DuPage County coming together for WARHOL exhibit

Communities across DuPage County have welcomed and promoted the exhibit. In Naperville, there are two Warhol-styled displays: a Campbell’s Soup can inside the 95th Street library, and the Nichols Library showcases Warhol-inspired pictures of four local Naperville celebrities. The pictures are part of the College of DuPage’s Public Art Project.

“She (Diana Martinez, Executive Director of WARHOL) really challenged each of the communities to come up with four notable, not necessarily famous but notable residents, so that we could really make this a county-wide event,” said Executive Director of the DuPage County Convention and Vistors Bureau, Beth Marchetti. “And to me, this is what product development is all about, right? Like where you’re creating an experience that touches so many different communities.”

Warhol’s style of art appeals to everyone

Andy Warhol is one of the most well-known American artists and he used different styles of art that attracts all types of people.

“The arts truly do appeal to everyone, whether you’re six years old or 70 years old,” said Bank of America Senior Vice President of Media Relations Diane Wagner. “You can take a look at what Warhol has done with his different mediums, whether it’s photography or print, black and white or color. It just truly has a feel for a cultural understanding of what art can do and how valuable it can be.”

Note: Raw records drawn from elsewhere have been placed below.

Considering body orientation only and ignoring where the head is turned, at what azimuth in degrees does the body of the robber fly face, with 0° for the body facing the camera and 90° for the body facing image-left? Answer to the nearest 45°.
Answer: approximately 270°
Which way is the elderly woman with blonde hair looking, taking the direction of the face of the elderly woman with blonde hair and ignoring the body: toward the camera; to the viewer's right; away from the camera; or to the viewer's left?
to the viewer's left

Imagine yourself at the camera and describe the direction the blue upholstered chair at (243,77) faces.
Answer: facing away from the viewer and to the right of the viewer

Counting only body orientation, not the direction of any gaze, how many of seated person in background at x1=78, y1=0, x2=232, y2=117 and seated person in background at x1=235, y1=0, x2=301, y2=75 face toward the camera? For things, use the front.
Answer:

Bank of America has its own Warhol art collection, which was established for the company’s ‘Art in Our Communities Program’. Its Warhol collection features rare complete portfolios and individual prints from the artist. The bank has loaned the pieces to be viewed at the WARHOL exhibit.

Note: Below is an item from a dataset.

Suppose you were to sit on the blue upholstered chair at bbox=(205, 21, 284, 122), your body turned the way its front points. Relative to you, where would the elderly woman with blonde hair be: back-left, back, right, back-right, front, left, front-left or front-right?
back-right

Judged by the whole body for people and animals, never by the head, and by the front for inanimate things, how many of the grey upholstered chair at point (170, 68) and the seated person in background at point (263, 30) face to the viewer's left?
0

Warhol was a jack of all trades, as he spent time as a band manager and director, in addition to creating films, clothes, and of course, art. A distinctive style of his was pop art, which was sparked in the late 1950s.

Interactive pop art fun

The exhibit features a chance for kids and people of all ages to enjoy pop art in an interactive way.

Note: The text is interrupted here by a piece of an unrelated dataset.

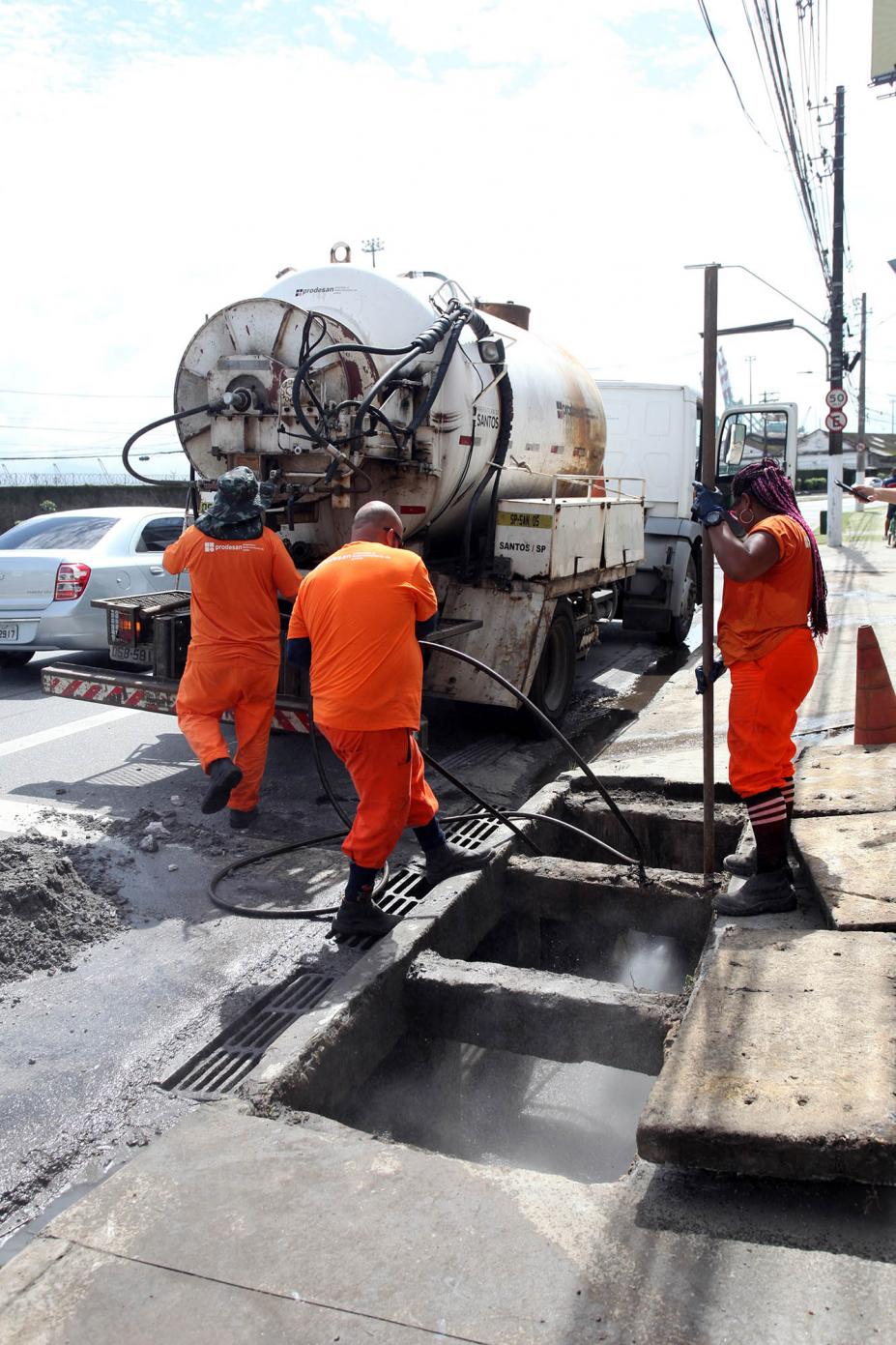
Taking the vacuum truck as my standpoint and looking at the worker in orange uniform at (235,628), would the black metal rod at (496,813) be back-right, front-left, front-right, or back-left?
front-left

“I wanted kids to experience pop art in a fun way,” said Executive Director of WARHOL, Diana Martinez. “So as you see on the walls, we have like the pop art explosion, like that cartoon era. And cartoons were really big in that era as well.”

Other areas inside the WARHOL exhibit

Along with the Pop Art Factory and the Bank of America section, there are five different areas that people can visit.

“So right now, we’re actually in a black box theater that we’ve transformed into another gallery to show the photographs of our collection, which is a great space because it’s perfectly climate controlled and secure, just like a gallery space. But it’s a little more dramatic with the lighting,” said Curator of the Cleve Carney Museum of Art, Justin Witte.

Another one of the art center’s theatres was transformed into a re-creation of Studio 54. The studio highlights some of the fashion and culture that surrounded the space in which Warhol was frequently seen. Replica outfits from many popular celebrities are on display.

The art center also has a complete historical section. Witte and his staff were in charge of putting up walls for the display and wrote all about Warhol, telling his life from childhood through his death. It also explains his evolution as an artist and individual.

“We’ve also taken areas on our second floor and transformed them into gallery spaces to show Andy Warhol’s Silver Cloud installation and displays of Interview magazine, which he founded,” said Witte. “The area behind the art center has been transformed into a Central Park area. So we spread throughout the art center. So if you come here, it’s really like a bunch of separate shows, all covering a different facet of Warhol’s life.”

Creativity can be hard to find as an adult, but the staff at the art center say that this exhibit can help bring that spark back.

“We read every day, we have to do math in our head for, you know, buying things every day, but we also, as adults and as a society, don’t always give ourselves permission to be creative,” said Martinez. “And the minute I find that you give somebody that opportunity, they really enjoy it and it really does help you grow as a human.”